→ YOUR OBJECTIVE
Continue the text on smoke alarm and carbon monoxide detector requirements for rented properties, picking up after its final sentence.

→ SELECTED EXCERPT

━━━━━━━━━━━━━━━━

As a landlord or a tenant, have you ever wondered what smoke alarms and carbon monoxide detectors you must provide or have fitted within your rented property? The table below sets out these requirements.
Residents of properties left unprotected against fire or carbon monoxide have a much higher than average chance of being injured or killed in their home. Between April 2013 and March 2014, 97 people died and 1900 were injured in domestic fires affecting properties where no smoke alarm was present.
It is also estimated that there are in the region of 50 deaths and over 1100 hospital admissions annually as a result of carbon monoxide poisoning.
How many smoke alarms are required?
The more smoke alarms present in a property the better. Multiple alarms save vital seconds which will aid your tenants’ escape in the event of a fire. For larger properties, a network of interconnected devices is advisable to ensure the alarm is raised, and audible throughout your home in the event of a fire.

━━━━━━━━━━━━━━━━

(Human pose keypoint data)
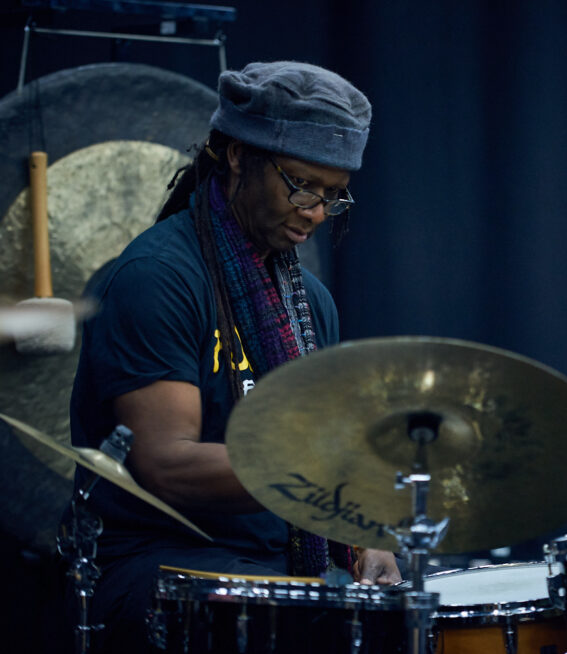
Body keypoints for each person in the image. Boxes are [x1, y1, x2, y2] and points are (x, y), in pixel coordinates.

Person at [67, 61, 401, 652]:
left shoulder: (310, 303)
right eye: (302, 184)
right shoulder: (158, 277)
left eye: (333, 195)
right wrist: (324, 474)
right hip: (161, 564)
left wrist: (368, 539)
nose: (316, 211)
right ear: (239, 156)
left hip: (274, 561)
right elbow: (167, 464)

━━━━━━━━━━━━━━━━

→ ANSWER
For single occupancy homes there must be at least one smoke alarm per floor, but many people prefer to site extra alarms within bedrooms for example. Best practice is to make sure that alarms installed are audible throughout the entire house whether awake or asleep, and sited in appropriate locations to maximise their capacity to pick up smoke.
For HMOs detailed requirements for the different sizes and types of HMO exist. A fire risk assessment must also be carried out in the communal parts of HMOs. See a more detailed guide to fire detection in HMOs.
Who do tenants contact if there is insufficient protection?
Tenants should discuss the situation with their landlord first. If a landlord is unresponsive, or unwilling to install alarms to meet legislation, they can be reported to the local housing authority.